-- DIRECTIONS FOR THIS TASK --
Rewrite the listing below as a JSON list of strings, one string per line, leaving out blank lines and the picture lines.

• • • • •

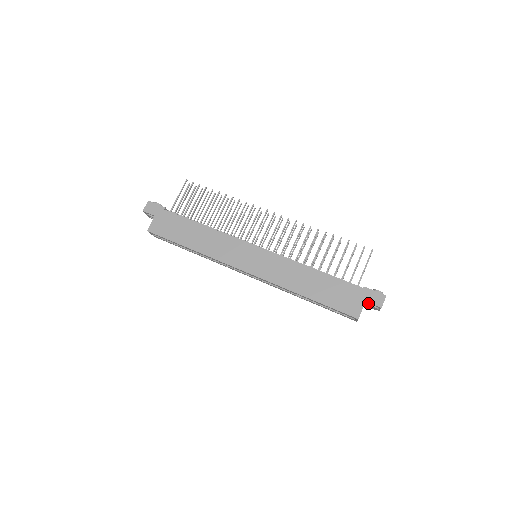
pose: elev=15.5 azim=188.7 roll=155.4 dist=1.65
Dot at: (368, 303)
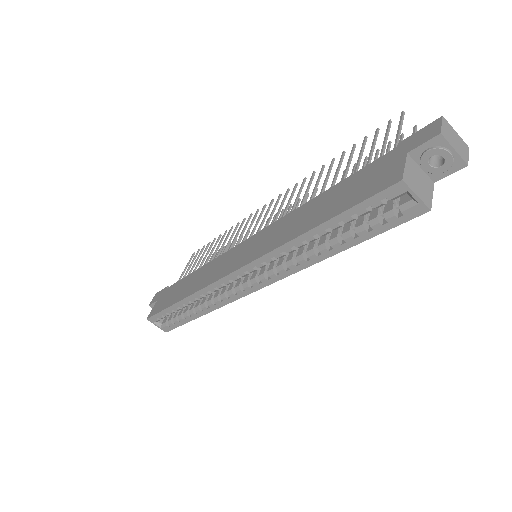
Dot at: (418, 155)
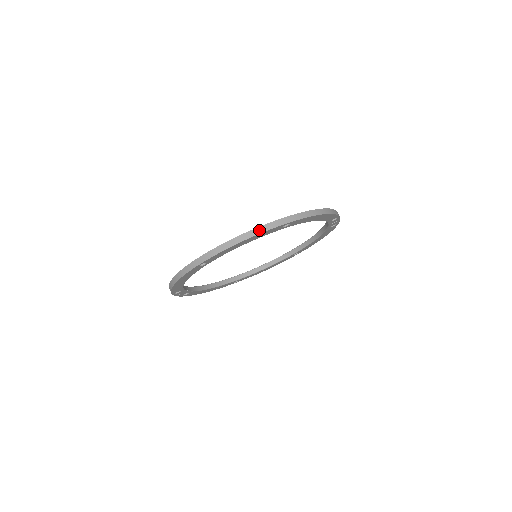
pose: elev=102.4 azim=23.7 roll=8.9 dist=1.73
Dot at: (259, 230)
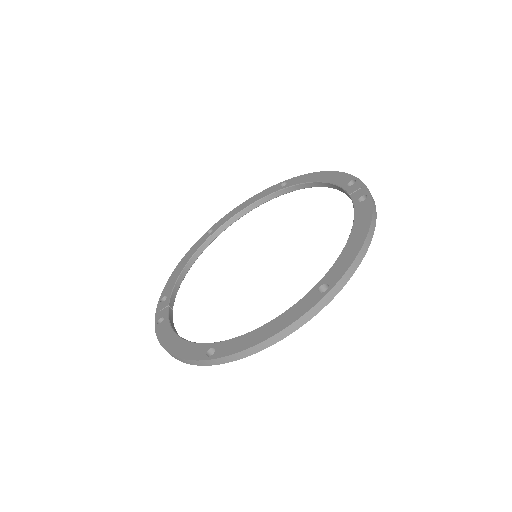
Dot at: (296, 325)
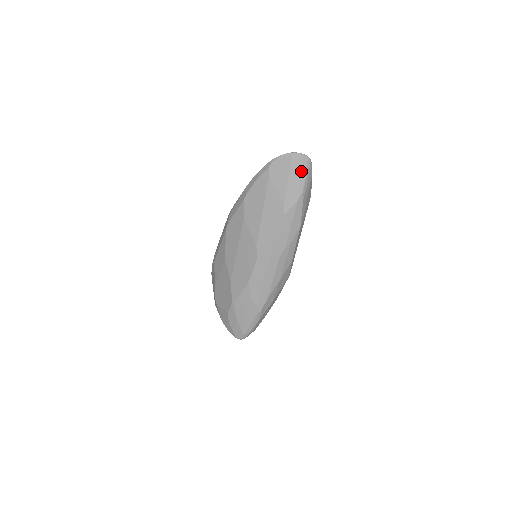
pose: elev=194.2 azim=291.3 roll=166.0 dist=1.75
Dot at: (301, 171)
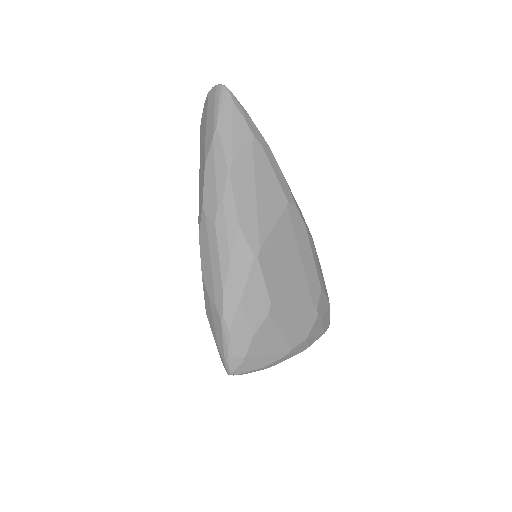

• • • • •

-- EXERCISE OUTPUT --
[
  "pose: elev=15.5 azim=188.7 roll=155.4 dist=1.65",
  "Dot at: (368, 303)",
  "Dot at: (418, 155)",
  "pose: elev=102.4 azim=23.7 roll=8.9 dist=1.73",
  "Dot at: (259, 230)",
  "Dot at: (296, 325)",
  "pose: elev=194.2 azim=291.3 roll=166.0 dist=1.75",
  "Dot at: (301, 171)"
]